## Assignment
With the pictures left out, write out exactly the lines of the listing below that run from the line with "Panel set 1: Top" through the line with "Panel set 3: First".

## Records to process
◆ ◆ ◆

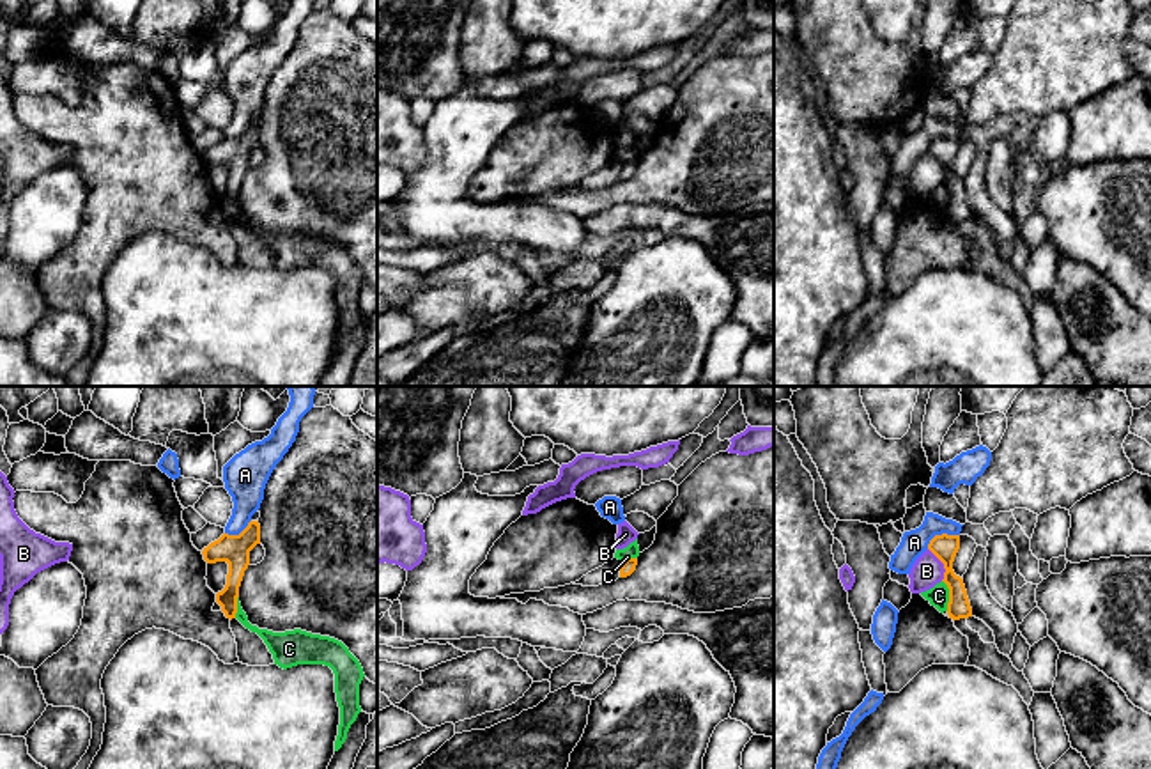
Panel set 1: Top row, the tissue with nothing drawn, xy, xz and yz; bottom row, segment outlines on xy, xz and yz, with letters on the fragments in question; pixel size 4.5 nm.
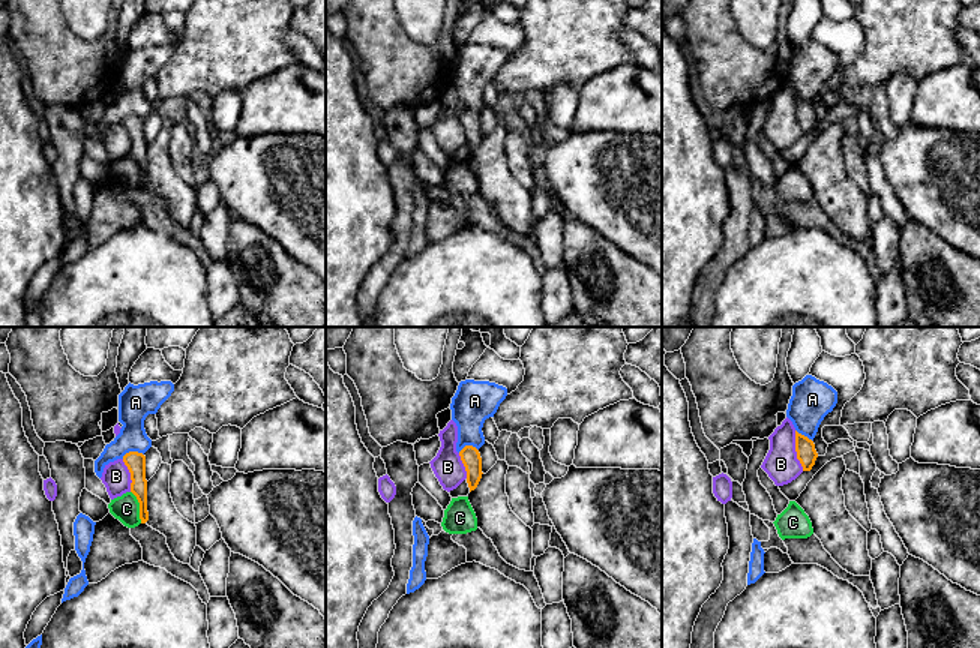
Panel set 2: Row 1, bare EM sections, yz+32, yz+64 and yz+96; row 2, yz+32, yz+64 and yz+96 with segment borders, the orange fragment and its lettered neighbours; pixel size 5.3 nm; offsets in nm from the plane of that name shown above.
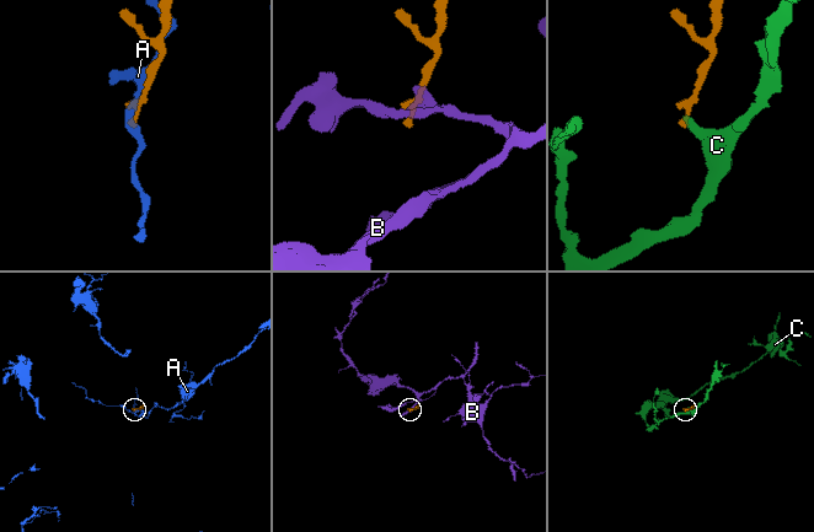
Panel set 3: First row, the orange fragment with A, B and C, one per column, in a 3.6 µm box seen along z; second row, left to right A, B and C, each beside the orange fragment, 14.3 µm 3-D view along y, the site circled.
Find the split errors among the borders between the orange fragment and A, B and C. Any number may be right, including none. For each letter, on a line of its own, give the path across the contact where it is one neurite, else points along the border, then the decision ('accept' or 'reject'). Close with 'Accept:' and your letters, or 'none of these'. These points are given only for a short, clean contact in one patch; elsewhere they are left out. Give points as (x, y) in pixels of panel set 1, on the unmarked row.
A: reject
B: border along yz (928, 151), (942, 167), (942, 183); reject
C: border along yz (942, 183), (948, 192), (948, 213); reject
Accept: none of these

◆ ◆ ◆

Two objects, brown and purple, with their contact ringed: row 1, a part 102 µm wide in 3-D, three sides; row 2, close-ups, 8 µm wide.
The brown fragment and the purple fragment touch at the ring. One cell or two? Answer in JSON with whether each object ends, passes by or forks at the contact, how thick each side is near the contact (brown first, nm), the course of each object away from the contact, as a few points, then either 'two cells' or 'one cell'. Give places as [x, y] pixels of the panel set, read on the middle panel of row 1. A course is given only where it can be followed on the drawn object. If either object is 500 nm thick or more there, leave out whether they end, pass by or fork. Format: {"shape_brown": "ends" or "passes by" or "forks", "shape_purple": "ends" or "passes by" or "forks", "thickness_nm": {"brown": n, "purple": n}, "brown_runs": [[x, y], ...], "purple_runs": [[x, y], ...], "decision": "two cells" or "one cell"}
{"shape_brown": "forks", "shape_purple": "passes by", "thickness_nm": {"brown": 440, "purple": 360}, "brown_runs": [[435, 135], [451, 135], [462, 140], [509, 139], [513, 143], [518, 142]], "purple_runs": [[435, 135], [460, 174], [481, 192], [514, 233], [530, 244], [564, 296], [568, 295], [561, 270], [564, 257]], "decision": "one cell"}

◆ ◆ ◆

## Task solution
Panel set 1: Top row, the tissue with nothing drawn, xy, xz and yz; bottom row, segment outlines on xy, xz and yz, with letters on the fragments in question; pixel size 4.5 nm.
Panel set 2: Row 1, bare EM sections, yz+32, yz+64 and yz+96; row 2, yz+32, yz+64 and yz+96 with segment borders, the orange fragment and its lettered neighbours; pixel size 5.3 nm; offsets in nm from the plane of that name shown above.
Panel set 3: First row, the orange fragment with A, B and C, one per column, in a 3.6 µm box seen along z; second row, left to right A, B and C, each beside the orange fragment, 14.3 µm 3-D view along y, the site circled.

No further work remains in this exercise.